Os economistas da TD Securities preveem que os dados do IPC (CPI) dos EUA de maio deverão mostrar um abrandamento do ímpeto nos preços core, embora ainda em níveis elevados. Apontam para uma subida do core CPI de 0,23% em cadeia e de 2,8% em termos homólogos, enquanto o CPI headline deverá acelerar para 4,2% em termos homólogos, após um novo aumento de 0,4 pontos percentuais. A projeção assenta numa “normalização” do componente de habitação (shelter), após um impulso temporário no relatório anterior, a par de pressões ligadas à energia a filtrarem-se para os serviços core via tarifas aéreas mais firmes.
Nos detalhes, projetam que os preços dos bens avancem 0,13% em cadeia em maio, em linha com a média de três meses, com os bens core excluindo veículos a explicarem a maior parte do ganho, à medida que bens domésticos, vestuário e outras categorias sobem. Espera-se que uma nova queda nos preços de veículos usados compense parte dessa subida. Olhando em frente, antecipam que o choque do preço do petróleo e o prolongamento do efeito de repercussão (passthrough) de tarifas empurrem o segmento core para perto de 3,0% em termos homólogos em junho, com risco em alta caso os custos do combustível de aviação sejam repercutidos nas tarifas aéreas mais do que o assumido, e veem pouca melhoria homóloga em 2026.
Inflação Persistente e Perspetivas para a Política da Reserva Federal
Tendo em conta a data de hoje, 8 de junho de 2026, antecipamos que o próximo relatório do CPI dos EUA relativo a maio confirmará que a inflação está a moderar, mas permanece teimosamente elevada. Esperamos que a inflação core se situe em 2,8% em termos homólogos, enquanto o número headline deverá atingir um máximo de três anos de 4,2%. Esta persistência inflacionista põe em causa a expectativa do mercado de cortes de taxas de juro iminentes por parte da Reserva Federal.

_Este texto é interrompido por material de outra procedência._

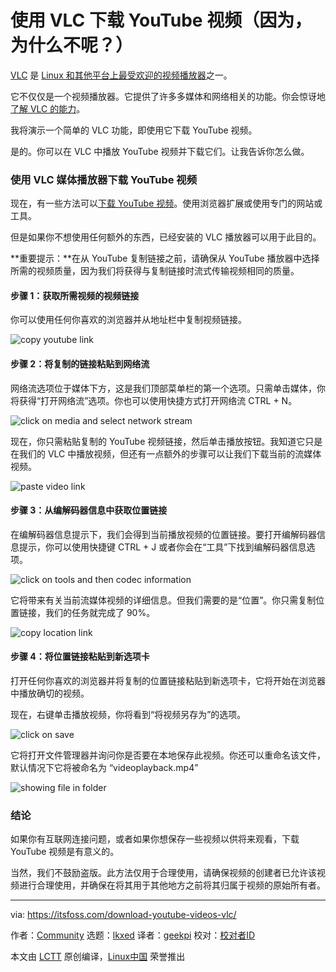 [#]: subject: "Download YouTube Videos with VLC (Because, Why Not?)"
[#]: via: "https://itsfoss.com/download-youtube-videos-vlc/"
[#]: author: "Community https://itsfoss.com/author/itsfoss/"
[#]: collector: "lkxed"
[#]: translator: "geekpi"
[#]: reviewer: " "
[#]: publisher: " "
[#]: url: " "

使用 VLC 下载 YouTube 视频（因为，为什么不呢？）
======

[VLC][1] 是 [Linux 和其他平台上最受欢迎的视频播放器][2]之一。

它不仅仅是一个视频播放器。它提供了许多多媒体和网络相关的功能。你会惊讶地[了解 VLC 的能力][3]。

我将演示一个简单的 VLC 功能，即使用它下载 YouTube 视频。

是的。你可以在 VLC 中播放 YouTube 视频并下载它们。让我告诉你怎么做。

### 使用 VLC 媒体播放器下载 YouTube 视频

现在，有一些方法可以[下载 YouTube 视频][4]。使用浏览器扩展或使用专门的网站或工具。

但是如果你不想使用任何额外的东西，已经安装的 VLC 播放器可以用于此目的。

**重要提示：**在从 YouTube 复制链接之前，请确保从 YouTube 播放器中选择所需的视频质量，因为我们将获得与复制链接时流式传输视频相同的质量。

#### 步骤 1：获取所需视频的视频链接

你可以使用任何你喜欢的浏览器并从地址栏中复制视频链接。

![copy youtube link][5]

#### 步骤 2：将复制的链接粘贴到网络流

网络流选项位于媒体下方，这是我们顶部菜单栏的第一个选项。只需单击媒体，你将获得“打开网络流”选项。你也可以使用快捷方式打开网络流 CTRL + N。

![click on media and select network stream][6]

现在，你只需粘贴复制的 YouTube 视频链接，然后单击播放按钮。我知道它只是在我们的 VLC 中播放视频，但还有一点额外的步骤可以让我们下载当前的流媒体视频。

![paste video link][7]

#### 步骤 3：从编解码器信息中获取位置链接

在编解码器信息提示下，我们会得到当前播放视频的位置链接。要打开编解码器信息提示，你可以使用快捷键 CTRL + J 或者你会在“工具”下找到编解码器信息选项。

![click on tools and then codec information][8]

它将带来有关当前流媒体视频的详细信息。但我们需要的是“位置”。你只需复制位置链接，我们的任务就完成了 90%。

![copy location link][9]

#### 步骤 4：将位置链接粘贴到新选项卡

打开任何你喜欢的浏览器并将复制的位置链接粘贴到新选项卡，它将开始在浏览器中播放确切的视频。

现在，右键单击播放视频，你将看到“将视频另存为”的选项。

![click on save][10]

它将打开文件管理器并询问你是否要在本地保存此视频。你还可以重命名该文件，默认情况下它将被命名为 “videoplayback.mp4”

![showing file in folder][11]

### 结论

如果你有互联网连接问题，或者如果你想保存一些视频以供将来观看，下载 YouTube 视频是有意义的。

当然，我们不鼓励盗版。此方法仅用于合理使用，请确保视频的创建者已允许该视频进行合理使用，并确保在将其用于其他地方之前将其归属于视频的原始所有者。

--------------------------------------------------------------------------------

via: https://itsfoss.com/download-youtube-videos-vlc/

作者：[Community][a]
选题：[lkxed][b]
译者：[geekpi](https://github.com/geekpi)
校对：[校对者ID](https://github.com/校对者ID)

本文由 [LCTT](https://github.com/LCTT/TranslateProject) 原创编译，[Linux中国](https://linux.cn/) 荣誉推出

[a]: https://itsfoss.com/author/itsfoss/
[b]: https://github.com/lkxed
[1]: https://www.videolan.org/vlc/
[2]: https://itsfoss.com/video-players-linux/
[3]: https://itsfoss.com/vlc-pro-tricks-linux/
[4]: https://itsfoss.com/download-youtube-videos-ubuntu/
[5]: https://itsfoss.com/wp-content/uploads/2022/06/copy-Youtube-link-800x190.jpg
[6]: https://itsfoss.com/wp-content/uploads/2022/06/click-on-media-and-select-network-stream.png
[7]: https://itsfoss.com/wp-content/uploads/2022/06/paste-video-link.png
[8]: https://itsfoss.com/wp-content/uploads/2022/06/click-on-tools-and-then-codec-information-800x249.png
[9]: https://itsfoss.com/wp-content/uploads/2022/06/copy-location-link.png
[10]: https://itsfoss.com/wp-content/uploads/2022/06/click-on-save-800x424.jpg
[11]: https://itsfoss.com/wp-content/uploads/2022/06/showing-file-in-folder-800x263.png
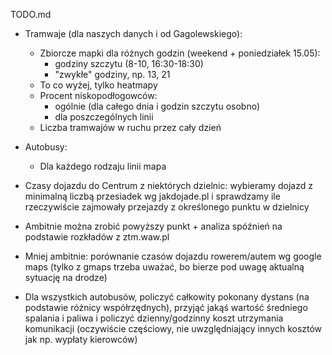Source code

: TODO.md

* Tramwaje (dla naszych danych i od Gagolewskiego):
	* Zbiorcze mapki dla różnych godzin (weekend + poniedziałek 15.05):
		* godziny szczytu (8-10, 16:30-18:30)
		* "zwykłe" godziny, np. 13, 21
	* To co wyżej, tylko heatmapy
	* Procent niskopodłogowców:
		* ogólnie (dla całego dnia i godzin szczytu osobno)
		* dla poszczególnych linii
	* Liczba tramwajów w ruchu przez cały dzień

* Autobusy:
	* Dla każdego rodzaju linii mapa

* Czasy dojazdu do Centrum z niektórych dzielnic: wybieramy dojazd z minimalną liczbą przesiadek wg jakdojade.pl i sprawdzamy ile rzeczywiście zajmowały przejazdy z określonego punktu w dzielnicy

* Ambitnie można zrobić powyższy punkt + analiza spóźnień na podstawie rozkładów z ztm.waw.pl
* Mniej ambitnie: porównanie czasów dojazdu rowerem/autem wg google maps (tylko z gmaps trzeba uważać, bo bierze pod uwagę aktualną sytuację na drodze)

* Dla wszystkich autobusów, policzyć całkowity pokonany dystans (na podstawie różnicy współrzędnych), przyjąć jakąś wartość średniego spalania i paliwa i policzyć dzienny/godzinny koszt utrzymania komunikacji (oczywiście częściowy, nie uwzględniający innych kosztów jak np. wypłaty kierowców)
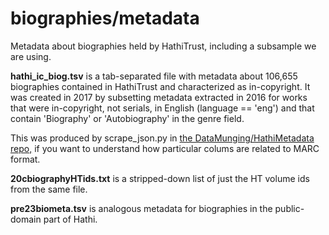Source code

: biographies/metadata
====================

Metadata about biographies held by HathiTrust, including a subsample we are using.

**hathi_ic_biog.tsv** is a tab-separated file with metadata about 106,655 biographies contained in HathiTrust and characterized as in-copyright. It was created in 2017 by subsetting metadata extracted in 2016 for works that were in-copyright, not serials, in English (language == 'eng') and that contain 'Biography' or 'Autobiography' in the genre field.

This was produced by scrape_json.py in [the DataMunging/HathiMetadata repo,](https://github.com/tedunderwood/DataMunging/tree/master/HathiMetadata) if you want to understand how particular colums are related to MARC format.

**20cbiographyHTids.txt** is a stripped-down list of just the HT volume ids from the same file.

**pre23biometa.tsv** is analogous metadata for biographies in the public-domain part of Hathi.
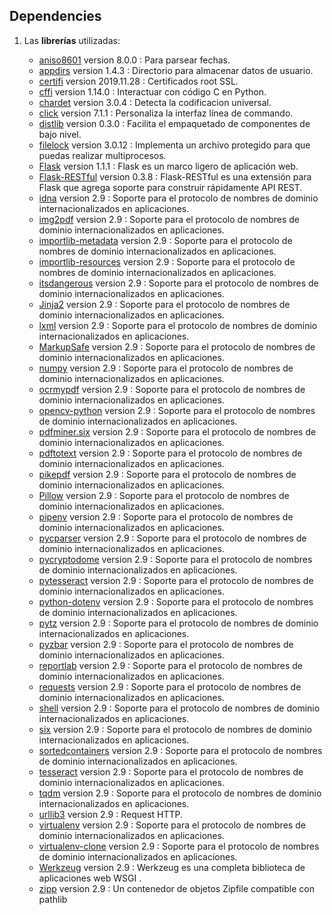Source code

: ## Dependencies

1) Las **librerías** utilizadas:

	* [aniso8601](https://aniso8601.readthedocs.io/en/stable/) version 8.0.0 : Para parsear fechas.
	* [appdirs](https://github.com/ActiveState/appdirs) version 1.4.3 : Directorio para almacenar datos de usuario.
	* [certifi](https://pypi.org/project/certifi/) version 2019.11.28 : Certificados root SSL.
	* [cffi](https://cffi.readthedocs.io/en/latest/) version 1.14.0 : Interactuar con código C en Python.
	* [chardet](https://chardet.readthedocs.io/en/latest/usage.html) version 3.0.4 : Detecta la codificacion universal.
	* [click](https://click.palletsprojects.com/en/7.x/) version 7.1.1 : Personaliza la interfaz línea de commando.
	* [distlib](https://pypi.org/project/distlib/) version 0.3.0 : Facilita el empaquetado de componentes de bajo nivel.
	* [filelock](https://pypi.org/project/filelock/) version 3.0.12 : Implementa un archivo protegido para que puedas realizar multiprocesos.
	* [Flask](https://pypi.org/project/Flask/) version 1.1.1 : Flask es un marco ligero de aplicación web.
	* [Flask-RESTful](https://flask-restful.readthedocs.io/en/latest/) version 0.3.8 : Flask-RESTful es una extensión para Flask que agrega soporte para construir rápidamente API REST.
	* [idna](https://pypi.org/project/idna/) version 2.9 : Soporte para el protocolo de nombres de dominio internacionalizados en aplicaciones.
	* [img2pdf](https://pypi.org/project/idna/) version 2.9 : Soporte para el protocolo de nombres de dominio internacionalizados en aplicaciones.
	* [importlib-metadata](https://pypi.org/project/idna/) version 2.9 : Soporte para el protocolo de nombres de dominio internacionalizados en aplicaciones.
	* [importlib-resources](https://pypi.org/project/idna/) version 2.9 : Soporte para el protocolo de nombres de dominio internacionalizados en aplicaciones.
	* [itsdangerous](https://pypi.org/project/idna/) version 2.9 : Soporte para el protocolo de nombres de dominio internacionalizados en aplicaciones.
	* [Jinja2](https://pypi.org/project/idna/) version 2.9 : Soporte para el protocolo de nombres de dominio internacionalizados en aplicaciones.
	* [lxml](https://pypi.org/project/idna/) version 2.9 : Soporte para el protocolo de nombres de dominio internacionalizados en aplicaciones.
	* [MarkupSafe](https://pypi.org/project/idna/) version 2.9 : Soporte para el protocolo de nombres de dominio internacionalizados en aplicaciones.
	* [numpy](https://pypi.org/project/idna/) version 2.9 : Soporte para el protocolo de nombres de dominio internacionalizados en aplicaciones.
	* [ocrmypdf](https://pypi.org/project/idna/) version 2.9 : Soporte para el protocolo de nombres de dominio internacionalizados en aplicaciones.
	* [opencv-python](https://pypi.org/project/idna/) version 2.9 : Soporte para el protocolo de nombres de dominio internacionalizados en aplicaciones.
	* [pdfminer.six](https://pypi.org/project/idna/) version 2.9 : Soporte para el protocolo de nombres de dominio internacionalizados en aplicaciones.
	* [pdftotext](https://pypi.org/project/idna/) version 2.9 : Soporte para el protocolo de nombres de dominio internacionalizados en aplicaciones.
	* [pikepdf](https://pypi.org/project/idna/) version 2.9 : Soporte para el protocolo de nombres de dominio internacionalizados en aplicaciones.
	* [Pillow](https://pypi.org/project/idna/) version 2.9 : Soporte para el protocolo de nombres de dominio internacionalizados en aplicaciones.
    * [pipenv](https://pypi.org/project/idna/) version 2.9 : Soporte para el protocolo de nombres de dominio internacionalizados en aplicaciones.
    * [pycparser](https://pypi.org/project/idna/) version 2.9 : Soporte para el protocolo de nombres de dominio internacionalizados en aplicaciones.
    * [pycryptodome](https://pypi.org/project/idna/) version 2.9 : Soporte para el protocolo de nombres de dominio internacionalizados en aplicaciones.
    * [pytesseract](https://pypi.org/project/idna/) version 2.9 : Soporte para el protocolo de nombres de dominio internacionalizados en aplicaciones.
    * [python-dotenv](https://pypi.org/project/idna/) version 2.9 : Soporte para el protocolo de nombres de dominio internacionalizados en aplicaciones.
    * [pytz](https://pypi.org/project/idna/) version 2.9 : Soporte para el protocolo de nombres de dominio internacionalizados en aplicaciones.
    * [pyzbar](https://pypi.org/project/idna/) version 2.9 : Soporte para el protocolo de nombres de dominio internacionalizados en aplicaciones.
    * [reportlab](https://pypi.org/project/idna/) version 2.9 : Soporte para el protocolo de nombres de dominio internacionalizados en aplicaciones.
    * [requests](https://pypi.org/project/idna/) version 2.9 : Soporte para el protocolo de nombres de dominio internacionalizados en aplicaciones.
    * [shell](https://pypi.org/project/idna/) version 2.9 : Soporte para el protocolo de nombres de dominio internacionalizados en aplicaciones.
    * [six](https://pypi.org/project/six/) version 2.9 : Soporte para el protocolo de nombres de dominio internacionalizados en aplicaciones.
    * [sortedcontainers](http://www.grantjenks.com/docs/sortedcontainers/) version 2.9 : Soporte para el protocolo de nombres de dominio internacionalizados en aplicaciones.
    * [tesseract](https://pypi.org/project/pytesseract/) version 2.9 : Soporte para el protocolo de nombres de dominio internacionalizados en aplicaciones.
    * [tqdm](https://github.com/tqdm/tqdm) version 2.9 : Soporte para el protocolo de nombres de dominio internacionalizados en aplicaciones.
    * [urllib3](https://urllib3.readthedocs.io/en/latest/) version 2.9 : Request HTTP.
    * [virtualenv](https://virtualenv.pypa.io/en/latest/) version 2.9 : Soporte para el protocolo de nombres de dominio internacionalizados en aplicaciones.
    * [virtualenv-clone](https://pypi.org/project/virtualenv-clone/) version 2.9 : Soporte para el protocolo de nombres de dominio internacionalizados en aplicaciones.
    * [Werkzeug](https://pypi.org/project/Werkzeug/) version 2.9 : Werkzeug es una completa biblioteca de aplicaciones web WSGI .
    * [zipp](https://pypi.org/project/zipp/) version 2.9 : Un contenedor de objetos Zipfile compatible con pathlib
    
   

	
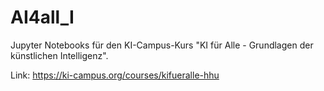 # AI4all_I
Jupyter Notebooks für den KI-Campus-Kurs "KI für Alle - Grundlagen der künstlichen Intelligenz".

Link: https://ki-campus.org/courses/kifueralle-hhu
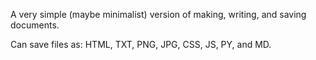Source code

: A very simple (maybe minimalist) version of making, writing, and saving documents.

Can save files as: HTML, TXT, PNG, JPG, CSS, JS, PY, and MD.
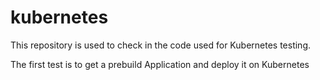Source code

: # kubernetes
This repository is used to check in the code used for Kubernetes testing. 

The first test is to get a prebuild Application and deploy it on Kubernetes
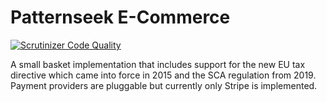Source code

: # Patternseek E-Commerce

[![Scrutinizer Code Quality](https://scrutinizer-ci.com/g/patternseek/ecommerce/badges/quality-score.png?b=master)](https://scrutinizer-ci.com/g/patternseek/ecommerce/?branch=master)

A small basket implementation that includes support for the new EU tax directive which came into force in 2015 and the SCA regulation from 2019. Payment providers are pluggable but currently only Stripe is implemented.
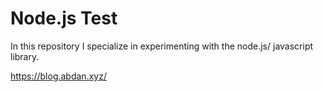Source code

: # Node.js Test

In this repository I specialize in experimenting with the node.js/ javascript library.

https://blog.abdan.xyz/
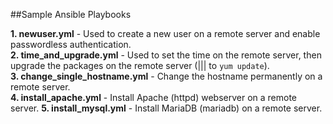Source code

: ##Sample Ansible Playbooks

**1. newuser.yml** - Used to create a new user on a remote server and enable passwordless authentication.  
**2. time\_and\_upgrade.yml** - Used to set the time on the remote server, then upgrade the packages on the remote server (||| to `yum update`).  
**3. change\_single\_hostname.yml** - Change the hostname permanently on a remote server.  
**4. install\_apache.yml** - Install Apache (httpd) webserver on a remote server.
**5. install\_mysql.yml** - Install MariaDB (mariadb) on a remote server.
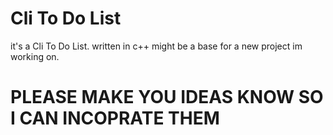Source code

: #  Cli To Do List
it's a Cli To Do List. written in c++ might be a base for a new project im working on.
# PLEASE MAKE YOU IDEAS KNOW SO I CAN INCOPRATE THEM


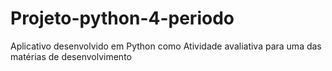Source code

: # Projeto-python-4-periodo
Aplicativo desenvolvido em Python como Atividade avaliativa para uma das matérias de  desenvolvimento
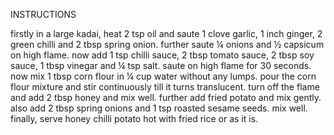 INSTRUCTIONS
 
firstly in a large kadai, heat 2 tsp oil and saute 1 clove garlic, 1 inch ginger, 2 green chilli and 2 tbsp spring onion.
further saute ¼ onions and ½ capsicum on high flame.
now add 1 tsp chilli sauce, 2 tbsp tomato sauce, 2 tbsp soy sauce, 1 tbsp vinegar and ¼ tsp salt.
saute on high flame for 30 seconds.
now mix 1 tbsp corn flour in ¼ cup water without any lumps.
pour the corn flour mixture and stir continuously till it turns translucent.
turn off the flame and add 2 tbsp honey and mix well.
further add fried potato and mix gently.
also add 2 tbsp spring onions and 1 tsp roasted sesame seeds. mix well.
finally, serve honey chilli potato hot with fried rice or as it is.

Este cenário sugere que a Reserva Federal manterá uma orientação de política restritiva por mais tempo do que muitos antecipam. A precificação atual no mercado de futuros dos Fed Funds, no início de junho de 2026, implica uma probabilidade de quase 45% de um corte de taxas até setembro, uma visão que consideramos demasiado otimista. Vemos valor em derivados que posicionem para taxas mais altas durante mais tempo.
Posicionamento para Riscos de Mercado e de Inflação
Consequentemente, estamos a analisar opções sobre futuros de SOFR que beneficiariam caso o mercado reprecifique no sentido de menos cortes de taxas este ano. A venda de opções de compra (calls) sobre contratos de futuros do terceiro e quarto trimestres poderá ser uma estratégia eficaz para capitalizar esta visão. Os riscos de uma surpresa inflacionista em alta, impulsionada pelos preços do petróleo e pelas tarifas aéreas, tornam este posicionamento atrativo.
Com a possibilidade de surpresa nos próximos dados de CPI, vemos também uma oportunidade nos mercados de volatilidade. Historicamente, divulgações do CPI que se afastam significativamente do consenso provocaram picos no VIX; por exemplo, leituras inesperadas no final de 2025 levaram a aumentos médios diários do VIX superiores a 10%. Consideramos que a compra de opções de compra (calls) de curto prazo sobre o VIX oferece uma cobertura custo-eficiente contra um choque de mercado.
A menção de um conflito em curso com o Irão acrescenta um risco relevante em alta para os preços da energia, que poderá propagar-se à inflação mais ampla. A referência global, o crude Brent, já subiu mais de 8% no último mês para aproximadamente 92 dólares por barril. Acreditamos que os traders deverão considerar opções de compra sobre crude para se posicionarem para um potencial agravamento geopolítico que possa empurrar a inflação ainda mais para cima.
Olhando para a segunda metade de 2026, não antecipamos progressos significativos na redução da inflação core. Os preços dos bens core, excluindo veículos, continuam a mostrar força, e os custos de habitação estão a normalizar em níveis elevados. Isto reforça a nossa visão de que as estratégias com derivados devem ser estruturadas em torno do tema de inflação persistente e de uma Reserva Federal cautelosa até ao final do ano.